|Title||Toll-Like Receptor-Dependent Immunomodulatory Activity of Pycnogenol®|
|Author(s)||Verlaet, Annelies; Bolt, Nieke van der; Meijer, Ben; Breynaert, Annelies; Naessens, Tania; Konstanti, Prokopis; Smidt, Hauke; Hermans, Nina; Savelkoul, Huub F.J.; Teodorowicz, Malgorzata|
|Source||Nutrients 11 (2019)2. - ISSN 2072-6643|
Cell Biology and Immunology
|Publication type||Refereed Article in a scientific journal|
|Keyword(s)||catechin - gastrointestinal metabolism - immunomodulation - metabolites - partial agonist - Pycnogenol® - Toll-like receptors|
BACKGROUND: Pycnogenol® (PYC), an extract of French maritime pine bark, is widely used as a dietary supplement. PYC has been shown to exert anti-inflammatory actions via inhibiting the Toll-like receptor 4 (TLR4) pathway. However, the role of the other receptors from the TLR family in the immunomodulatory activity of PYC has not been described so far. AIM: The aim of this study was to investigate whether PYC might exert its immunomodulatory properties through cell membrane TLRs (TLR1/2, TLR5, and TLR2/6) other than TLR4. Moreover, the effect of gastrointestinal metabolism on the immunomodulatory effects of PYC was investigated.

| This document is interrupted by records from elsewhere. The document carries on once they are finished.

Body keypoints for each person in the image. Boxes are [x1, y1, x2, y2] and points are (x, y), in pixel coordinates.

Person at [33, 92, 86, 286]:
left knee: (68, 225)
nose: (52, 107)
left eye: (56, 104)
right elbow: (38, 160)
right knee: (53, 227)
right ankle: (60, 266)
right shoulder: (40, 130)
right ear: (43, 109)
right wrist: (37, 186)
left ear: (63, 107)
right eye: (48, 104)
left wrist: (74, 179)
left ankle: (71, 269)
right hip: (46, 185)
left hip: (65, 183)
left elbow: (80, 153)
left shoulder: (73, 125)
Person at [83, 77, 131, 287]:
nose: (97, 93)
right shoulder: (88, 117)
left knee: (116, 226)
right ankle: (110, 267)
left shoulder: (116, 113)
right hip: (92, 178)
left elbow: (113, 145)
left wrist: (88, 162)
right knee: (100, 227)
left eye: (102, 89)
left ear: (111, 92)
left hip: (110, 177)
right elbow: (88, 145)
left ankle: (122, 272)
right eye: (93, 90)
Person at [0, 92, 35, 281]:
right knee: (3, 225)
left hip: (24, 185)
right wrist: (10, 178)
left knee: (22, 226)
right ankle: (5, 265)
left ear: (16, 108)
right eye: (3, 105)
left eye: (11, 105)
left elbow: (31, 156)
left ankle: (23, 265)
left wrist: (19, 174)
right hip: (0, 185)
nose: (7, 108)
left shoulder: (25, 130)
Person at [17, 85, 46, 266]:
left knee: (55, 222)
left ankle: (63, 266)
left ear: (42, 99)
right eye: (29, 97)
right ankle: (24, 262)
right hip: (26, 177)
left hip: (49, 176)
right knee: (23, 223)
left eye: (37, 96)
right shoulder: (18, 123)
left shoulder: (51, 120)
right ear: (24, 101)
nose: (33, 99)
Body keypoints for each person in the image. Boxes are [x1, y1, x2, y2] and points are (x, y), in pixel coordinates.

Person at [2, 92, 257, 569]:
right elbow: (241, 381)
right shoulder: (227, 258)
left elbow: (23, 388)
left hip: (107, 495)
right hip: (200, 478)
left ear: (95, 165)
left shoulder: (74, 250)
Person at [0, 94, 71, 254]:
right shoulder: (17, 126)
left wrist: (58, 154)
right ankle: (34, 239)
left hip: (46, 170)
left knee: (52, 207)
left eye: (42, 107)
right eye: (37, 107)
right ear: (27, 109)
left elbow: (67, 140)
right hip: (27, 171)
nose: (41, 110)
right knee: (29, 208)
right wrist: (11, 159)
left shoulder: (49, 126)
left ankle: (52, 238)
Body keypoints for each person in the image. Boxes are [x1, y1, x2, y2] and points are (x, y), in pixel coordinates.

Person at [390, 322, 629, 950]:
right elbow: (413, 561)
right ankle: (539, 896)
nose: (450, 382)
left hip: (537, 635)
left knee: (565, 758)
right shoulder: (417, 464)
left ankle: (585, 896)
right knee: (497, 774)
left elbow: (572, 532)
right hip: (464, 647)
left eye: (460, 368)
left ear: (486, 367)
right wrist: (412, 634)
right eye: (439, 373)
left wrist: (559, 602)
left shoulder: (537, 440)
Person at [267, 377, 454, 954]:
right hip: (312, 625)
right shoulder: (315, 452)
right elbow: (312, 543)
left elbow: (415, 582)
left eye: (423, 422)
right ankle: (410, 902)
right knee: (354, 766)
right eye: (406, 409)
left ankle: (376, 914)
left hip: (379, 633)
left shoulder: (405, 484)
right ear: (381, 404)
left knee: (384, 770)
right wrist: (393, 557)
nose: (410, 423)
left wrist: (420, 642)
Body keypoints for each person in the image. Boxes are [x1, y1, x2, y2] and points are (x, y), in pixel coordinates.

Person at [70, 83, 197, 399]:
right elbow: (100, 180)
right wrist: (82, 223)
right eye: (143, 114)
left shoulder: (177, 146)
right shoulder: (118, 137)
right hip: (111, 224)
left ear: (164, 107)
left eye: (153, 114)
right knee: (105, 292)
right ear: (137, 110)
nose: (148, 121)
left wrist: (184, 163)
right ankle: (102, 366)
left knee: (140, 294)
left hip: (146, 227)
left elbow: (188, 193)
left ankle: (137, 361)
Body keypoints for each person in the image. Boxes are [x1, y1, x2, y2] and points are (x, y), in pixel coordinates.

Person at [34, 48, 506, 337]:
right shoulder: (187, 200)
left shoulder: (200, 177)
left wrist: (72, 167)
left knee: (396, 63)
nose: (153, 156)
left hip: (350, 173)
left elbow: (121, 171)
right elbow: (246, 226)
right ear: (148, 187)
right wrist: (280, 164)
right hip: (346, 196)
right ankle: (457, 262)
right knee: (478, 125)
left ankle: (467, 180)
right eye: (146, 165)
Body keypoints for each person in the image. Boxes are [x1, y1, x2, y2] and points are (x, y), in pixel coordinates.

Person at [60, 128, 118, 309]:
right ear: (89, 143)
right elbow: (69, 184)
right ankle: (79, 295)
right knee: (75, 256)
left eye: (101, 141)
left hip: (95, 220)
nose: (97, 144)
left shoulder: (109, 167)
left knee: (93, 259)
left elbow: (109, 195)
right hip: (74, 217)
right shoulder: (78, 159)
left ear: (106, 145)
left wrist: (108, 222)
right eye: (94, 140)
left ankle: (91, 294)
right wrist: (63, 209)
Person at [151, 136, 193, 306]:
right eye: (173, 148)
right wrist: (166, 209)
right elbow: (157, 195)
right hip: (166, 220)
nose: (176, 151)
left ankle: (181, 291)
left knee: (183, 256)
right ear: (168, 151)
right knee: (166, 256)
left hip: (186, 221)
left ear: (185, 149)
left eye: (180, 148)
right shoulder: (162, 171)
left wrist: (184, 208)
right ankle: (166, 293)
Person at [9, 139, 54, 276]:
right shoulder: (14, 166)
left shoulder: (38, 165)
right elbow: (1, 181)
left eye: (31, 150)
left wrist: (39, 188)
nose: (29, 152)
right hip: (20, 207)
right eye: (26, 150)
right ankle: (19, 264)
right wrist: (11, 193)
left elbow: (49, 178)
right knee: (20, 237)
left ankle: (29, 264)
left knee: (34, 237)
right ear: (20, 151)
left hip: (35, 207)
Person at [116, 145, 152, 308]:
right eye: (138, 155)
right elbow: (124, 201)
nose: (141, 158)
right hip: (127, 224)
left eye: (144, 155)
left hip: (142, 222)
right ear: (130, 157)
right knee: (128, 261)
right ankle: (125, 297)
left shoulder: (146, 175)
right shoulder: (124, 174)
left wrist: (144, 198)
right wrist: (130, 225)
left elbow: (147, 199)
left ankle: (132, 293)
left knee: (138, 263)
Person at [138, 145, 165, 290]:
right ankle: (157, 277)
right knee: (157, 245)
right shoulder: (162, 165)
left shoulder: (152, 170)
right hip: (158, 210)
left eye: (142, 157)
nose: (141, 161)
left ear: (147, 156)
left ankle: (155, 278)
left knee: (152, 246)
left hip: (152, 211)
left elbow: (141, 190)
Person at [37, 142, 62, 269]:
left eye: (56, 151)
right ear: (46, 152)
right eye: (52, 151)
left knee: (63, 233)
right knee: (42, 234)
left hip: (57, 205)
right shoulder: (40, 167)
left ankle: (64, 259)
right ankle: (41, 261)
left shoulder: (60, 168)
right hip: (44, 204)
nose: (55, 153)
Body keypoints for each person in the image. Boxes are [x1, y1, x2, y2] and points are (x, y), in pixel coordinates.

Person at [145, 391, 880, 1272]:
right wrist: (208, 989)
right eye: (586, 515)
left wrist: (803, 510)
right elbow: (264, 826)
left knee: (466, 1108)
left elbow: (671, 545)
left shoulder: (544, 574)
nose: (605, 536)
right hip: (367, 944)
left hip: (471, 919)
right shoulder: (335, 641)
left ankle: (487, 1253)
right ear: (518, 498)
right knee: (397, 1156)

FINDINGS: We showed that intact non-metabolized PYC dose-dependently acts as an agonist of TLR1/2 and TLR2/6 and as a partial agonist of TLR5. PYC on its own does not agonize or antagonize TLR4. However, after the formation of complexes with lipopolysaccharides (LPS), it is a potent activator of TLR4 signaling. Gastrointestinal metabolism of PYC revealed the immunosuppressive potential of the retentate fraction against TLR1/2 and TLR2/6 when compared to the control fraction containing microbiota and enzymes only. The dialyzed fraction containing PYC metabolites revealed the capacity to induce anti-inflammatory IL-10 secretion. Finally, microbially metabolized PYC affected the colonic microbiota composition during in vitro gastrointestinal digestion. CONCLUSIONS: This study showed that gastrointestinal metabolism of PYC reveals its biological activity as a potential inhibitor of TLRs signaling. The results suggest that metabolized PYC acts as a partial agonist of TLR1/2 and TLR2/6 in the presence of the microbiota-derived TLR agonists (retentate fraction) and that it possesses anti-inflammatory potential reflected by the induction of IL-10 from THP-1 macrophages (dialysate fraction).